* [Directions]
A - In the mailing list message on cost-based parallel vacuum, under what condition does the hacked shared costing patch let a worker go to sleep?
B - Carry on the mailing list message about cost-based parallel vacuum from its last line.

* [Text excerpt]
^^^^^^^^^^^^^^^^

Re: cost based vacuum (parallel)

From: Dilip Kumar <dilipbalaut(at)gmail(dot)com>
To: Amit Kapila <amit(dot)kapila16(at)gmail(dot)com>
Cc: Masahiko Sawada <masahiko(dot)sawada(at)2ndquadrant(dot)com>, Andres Freund <andres(at)anarazel(dot)de>, Sawada Masahiko <sawada(dot)mshk(at)gmail(dot)com>, PostgreSQL Hackers <pgsql-hackers(at)lists(dot)postgresql(dot)org>
Subject: Re: cost based vacuum (parallel)
Date: 2019-11-11 07:29:09
Message-ID: CAFiTN-tC=NcvcEd+5J62fR8-D8x7EHuVi2xhS-0DMf1bnJs4hw@mail.gmail.com
Views: Raw Message | Whole Thread | Download mbox | Resend email
Thread:
Lists: pgsql-hackers

On Mon, Nov 11, 2019 at 9:43 AM Dilip Kumar <dilipbalaut(at)gmail(dot)com> wrote:
>
> On Fri, Nov 8, 2019 at 11:49 AM Amit Kapila <amit(dot)kapila16(at)gmail(dot)com> wrote:
> >
> > On Fri, Nov 8, 2019 at 9:39 AM Dilip Kumar <dilipbalaut(at)gmail(dot)com> wrote:
> > >
> > > I have done some experiments on this line. I have first produced a
> > > case where we can show the problem with the existing shared costing
> > > patch (worker which is doing less I/O might pay the penalty on behalf
> > > of the worker who is doing more I/O). I have also hacked the shared
> > > costing patch of Swada-san so that worker only go for sleep if the
> > > shared balance has crossed the limit and it's local balance has
> > > crossed some threadshold[1].

^^^^^^^^^^^^^^^^

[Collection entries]
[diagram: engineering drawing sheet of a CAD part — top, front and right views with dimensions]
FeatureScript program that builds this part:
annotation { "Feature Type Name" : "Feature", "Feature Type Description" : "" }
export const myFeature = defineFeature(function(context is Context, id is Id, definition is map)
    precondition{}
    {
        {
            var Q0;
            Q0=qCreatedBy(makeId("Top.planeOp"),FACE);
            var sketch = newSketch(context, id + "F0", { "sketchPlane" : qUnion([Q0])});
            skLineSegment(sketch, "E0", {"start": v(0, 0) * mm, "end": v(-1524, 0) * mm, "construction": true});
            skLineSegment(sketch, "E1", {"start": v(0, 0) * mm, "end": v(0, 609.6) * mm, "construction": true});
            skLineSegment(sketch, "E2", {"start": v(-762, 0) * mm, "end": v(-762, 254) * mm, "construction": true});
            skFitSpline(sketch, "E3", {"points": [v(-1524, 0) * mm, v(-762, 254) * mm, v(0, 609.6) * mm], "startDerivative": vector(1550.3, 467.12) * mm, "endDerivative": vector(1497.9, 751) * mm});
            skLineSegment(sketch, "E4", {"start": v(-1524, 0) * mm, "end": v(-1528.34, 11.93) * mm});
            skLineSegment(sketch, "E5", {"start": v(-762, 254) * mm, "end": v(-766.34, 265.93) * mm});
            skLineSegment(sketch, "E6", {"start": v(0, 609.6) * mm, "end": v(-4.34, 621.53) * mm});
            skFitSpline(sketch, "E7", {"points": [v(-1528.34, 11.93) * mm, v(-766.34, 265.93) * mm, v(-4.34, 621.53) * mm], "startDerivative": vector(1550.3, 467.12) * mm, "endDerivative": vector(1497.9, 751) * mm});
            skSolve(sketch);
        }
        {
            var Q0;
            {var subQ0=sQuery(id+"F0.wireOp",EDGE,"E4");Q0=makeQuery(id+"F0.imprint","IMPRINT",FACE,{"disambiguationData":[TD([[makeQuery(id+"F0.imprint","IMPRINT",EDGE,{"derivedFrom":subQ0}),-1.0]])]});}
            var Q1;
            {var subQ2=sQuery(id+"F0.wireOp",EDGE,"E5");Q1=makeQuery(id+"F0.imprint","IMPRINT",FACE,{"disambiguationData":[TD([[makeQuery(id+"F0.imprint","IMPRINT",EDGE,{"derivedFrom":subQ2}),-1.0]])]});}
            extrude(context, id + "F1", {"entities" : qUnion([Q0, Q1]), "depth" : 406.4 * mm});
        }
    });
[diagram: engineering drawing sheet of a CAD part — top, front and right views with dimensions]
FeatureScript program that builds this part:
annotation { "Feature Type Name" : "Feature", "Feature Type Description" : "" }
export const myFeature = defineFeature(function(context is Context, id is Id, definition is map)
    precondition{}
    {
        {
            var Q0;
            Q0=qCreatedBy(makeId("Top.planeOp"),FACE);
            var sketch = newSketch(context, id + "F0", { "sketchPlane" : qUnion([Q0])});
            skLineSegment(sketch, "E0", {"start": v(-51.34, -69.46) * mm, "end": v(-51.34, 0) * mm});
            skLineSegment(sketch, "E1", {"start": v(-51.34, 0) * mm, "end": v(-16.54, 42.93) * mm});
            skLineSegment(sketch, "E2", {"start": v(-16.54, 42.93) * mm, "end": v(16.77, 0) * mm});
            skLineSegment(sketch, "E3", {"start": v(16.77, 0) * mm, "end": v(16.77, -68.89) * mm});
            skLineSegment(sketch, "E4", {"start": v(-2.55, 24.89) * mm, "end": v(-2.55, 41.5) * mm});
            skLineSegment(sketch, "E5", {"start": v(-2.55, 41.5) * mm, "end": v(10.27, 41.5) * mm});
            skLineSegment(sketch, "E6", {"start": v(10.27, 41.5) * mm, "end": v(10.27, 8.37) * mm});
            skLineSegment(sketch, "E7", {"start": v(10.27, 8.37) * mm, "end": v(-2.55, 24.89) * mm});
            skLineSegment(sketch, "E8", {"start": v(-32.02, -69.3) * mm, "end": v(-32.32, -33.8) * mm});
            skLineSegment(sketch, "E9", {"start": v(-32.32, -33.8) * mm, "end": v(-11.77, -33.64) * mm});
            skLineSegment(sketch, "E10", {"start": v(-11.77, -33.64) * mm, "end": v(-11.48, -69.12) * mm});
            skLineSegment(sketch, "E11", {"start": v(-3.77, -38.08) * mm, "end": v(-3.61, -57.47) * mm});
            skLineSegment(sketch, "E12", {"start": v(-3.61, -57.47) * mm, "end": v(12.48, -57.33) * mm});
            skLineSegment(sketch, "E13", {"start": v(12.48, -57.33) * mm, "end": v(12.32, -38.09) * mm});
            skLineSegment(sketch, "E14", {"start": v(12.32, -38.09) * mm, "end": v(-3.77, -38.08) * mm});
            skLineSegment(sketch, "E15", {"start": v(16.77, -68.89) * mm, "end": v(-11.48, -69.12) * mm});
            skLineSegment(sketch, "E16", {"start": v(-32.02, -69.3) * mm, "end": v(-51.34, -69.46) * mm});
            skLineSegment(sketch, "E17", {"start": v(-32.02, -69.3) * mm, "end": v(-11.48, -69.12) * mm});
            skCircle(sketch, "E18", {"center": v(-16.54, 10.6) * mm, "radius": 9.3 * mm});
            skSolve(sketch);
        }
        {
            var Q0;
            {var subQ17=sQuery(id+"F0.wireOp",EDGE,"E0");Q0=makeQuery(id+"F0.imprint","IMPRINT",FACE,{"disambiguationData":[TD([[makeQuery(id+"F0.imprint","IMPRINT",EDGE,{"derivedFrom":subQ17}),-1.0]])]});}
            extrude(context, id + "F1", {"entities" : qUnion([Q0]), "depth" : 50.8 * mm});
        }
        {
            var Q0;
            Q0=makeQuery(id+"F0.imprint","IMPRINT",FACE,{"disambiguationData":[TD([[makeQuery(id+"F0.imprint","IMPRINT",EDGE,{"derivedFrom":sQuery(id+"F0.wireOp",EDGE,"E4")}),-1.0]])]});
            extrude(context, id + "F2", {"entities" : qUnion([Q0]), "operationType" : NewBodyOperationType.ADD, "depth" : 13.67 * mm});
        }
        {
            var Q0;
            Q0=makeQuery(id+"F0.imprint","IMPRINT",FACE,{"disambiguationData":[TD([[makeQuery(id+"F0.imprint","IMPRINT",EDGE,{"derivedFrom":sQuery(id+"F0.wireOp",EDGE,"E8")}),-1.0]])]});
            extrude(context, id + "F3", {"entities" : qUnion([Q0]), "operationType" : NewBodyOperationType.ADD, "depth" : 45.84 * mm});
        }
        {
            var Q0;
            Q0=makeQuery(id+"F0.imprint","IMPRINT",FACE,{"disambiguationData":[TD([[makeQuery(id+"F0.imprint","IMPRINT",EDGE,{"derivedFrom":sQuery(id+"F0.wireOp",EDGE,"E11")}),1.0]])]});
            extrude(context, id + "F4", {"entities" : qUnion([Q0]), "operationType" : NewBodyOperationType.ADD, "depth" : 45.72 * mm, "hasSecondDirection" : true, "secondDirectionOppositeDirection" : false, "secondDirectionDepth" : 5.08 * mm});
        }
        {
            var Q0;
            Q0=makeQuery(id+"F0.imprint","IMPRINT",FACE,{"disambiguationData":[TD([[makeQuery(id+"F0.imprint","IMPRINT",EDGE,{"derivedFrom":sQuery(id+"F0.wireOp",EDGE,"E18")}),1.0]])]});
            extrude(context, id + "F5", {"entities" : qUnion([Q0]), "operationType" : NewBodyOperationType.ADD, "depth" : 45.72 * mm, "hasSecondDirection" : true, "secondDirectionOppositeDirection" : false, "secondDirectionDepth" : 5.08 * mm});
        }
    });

^^^^^^^^^^^^^^^^

* [Per-task answers]
A - A worker goes to sleep only when the shared balance has crossed the limit and its own local balance has crossed some threshold.

B -
> > >
> > > Test setup: I have created 4 indexes on the table. Out of which 3
> > > indexes will have a lot of pages to process but need to dirty a few
> > > pages whereas the 4th index will have to process a very less number of
> > > pages but need to dirty all of them. I have attached the test script
> > > along with the mail. I have shown what is the delay time each worker
> > > have done. What is total I/O[1] each worker and what is the page hit,
> > > page miss and page dirty count?
> > > [1] total I/O = _nhit * VacuumCostPageHit + _nmiss *
> > > VacuumCostPageMiss + _ndirty * VacuumCostPageDirty
> > >
> > > patch 1: Shared costing patch: (delay condition ->
> > > VacuumSharedCostBalance > VacuumCostLimit)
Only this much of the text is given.